We send an instruction with this joystick. The robot will therefore take this direction into account and predict what will happen half a second in the future in terms of the positioning of its feet of the forces that will apply to the ground. So he has a model of himself and he applies what is going to do and he sees the result and he does it. He was given the masses of each of these elements the masses of the legs the masses of the base of the robot. So this prediction, in half a second in the future, it does it 500 times per second and afterwards, at the engine calculation level, it does it 10,000 times per second.
– Maxime Labat
OK I feel like I’m in the future here
Making a humanoid robot is a bit like trying to calculate the decimals of Pi. The goal is to have a practical case, a kind of challenge around which researchers can come together to talk between disciplines which, without that, would have no reason to discuss.
– Nicolas Mansard
By nature robotics is a related science.
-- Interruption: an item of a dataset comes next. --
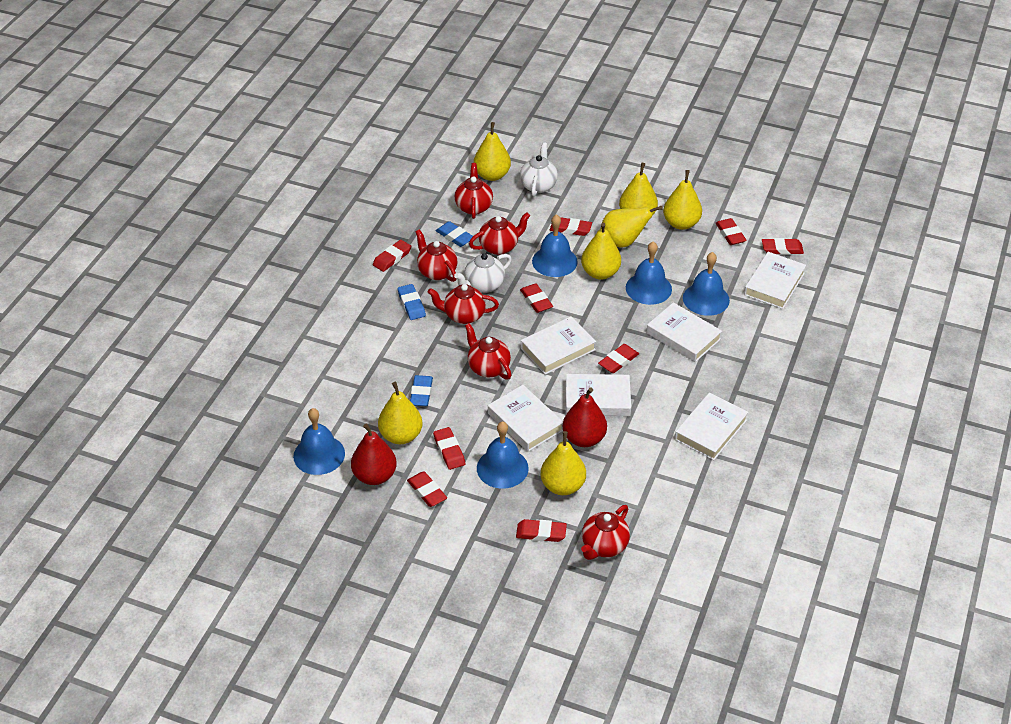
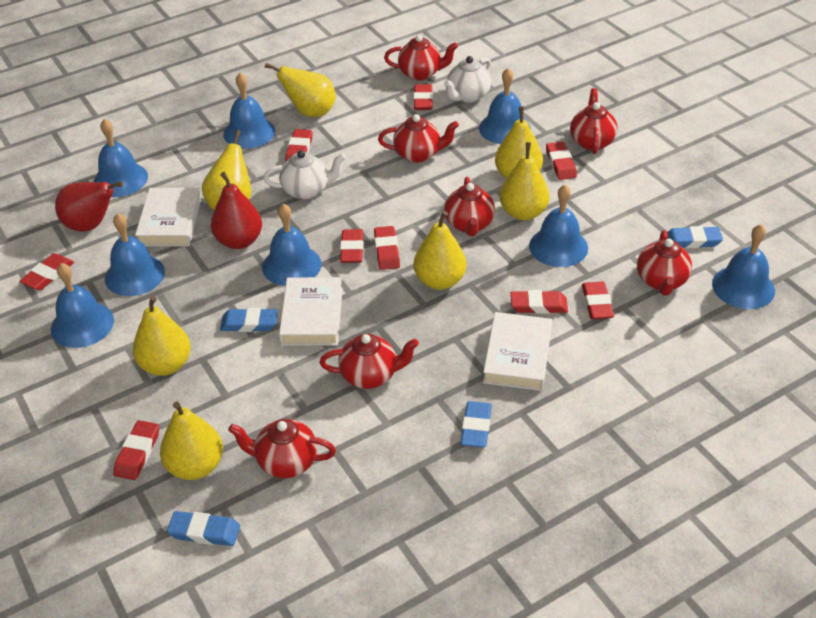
blue bell: [293,408,345,475] [477,421,529,489] [532,214,578,277] [626,241,672,305] [683,252,730,316] = 5 -> [51,263,114,348] [93,119,148,197] [105,213,165,296] [223,73,275,148] [262,203,322,286] [479,68,531,144] [529,185,588,267] [712,224,775,309] = 8
blue eraser: [398,284,426,320] [410,375,433,406] [436,221,473,247] = 3 -> [167,511,240,546] [220,308,278,332] [461,401,492,448] [667,226,723,248] = 4
red teapot: [415,229,457,282] [428,284,499,324] [455,163,493,219] [465,323,511,380] [469,212,530,255] [581,505,630,560] = 6 -> [228,419,336,478] [319,334,419,389] [378,114,459,163] [384,35,458,81] [444,177,495,237] [570,88,618,154] [637,230,692,296] = 7
white book: [488,385,563,452] [521,316,596,375] [566,374,631,416] [646,302,722,362] [675,392,748,460] [744,252,806,309] = 6 -> [135,188,201,246] [279,277,343,346] [483,312,552,391] = 3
Robotics has this property of connecting hard science, math and technology. We are really at the interface between the two.
– Maxime Labat
All the knowledge that you produce, it circulates within a global community freely. There is no patent here there is no open source and shared everything and public.
– Nicolas Mansard
The CNRS really aims to produce knowledge and make it available in the broadest sense. We publish under open license: our software, our solutions, our mechanical concepts or our licenses. It is really a wish in the team that we have to make available to the community at large.
– Maxime Labat
So what will be the place of humanoid robots in the future? who knows. But I tell myself that it would still be crazy if they succeeded in changing our lives without ever really existing. Without crossing the humanoid robots in the street. Never. So the moment when they will rebel against us to demand rights to the Apocalypse of killer robots is not for now.
– Nicolas Mansard
So, the joke in the field is to say: to avoid the Apocalypse of killer robots, remember to close the doors. Because we’re at the point where right now the robot they can’t walk to the door and open it. Already a door, that’s hard. So a variety of doors: a door that slides, a door that opens by pulling with a round handle… that’s playing around with the key, putting the key in the lock. So no, we are really far from having a robot that works for that. It is something that is too difficult.
– Maxime Labat
But maybe they will have changed the way we operate on cancers, make airplanes fly automatically, or make reverses work on Mars. In other words, research carried out on humanoid robots will have an impact on mathematics, computer science or even medicine.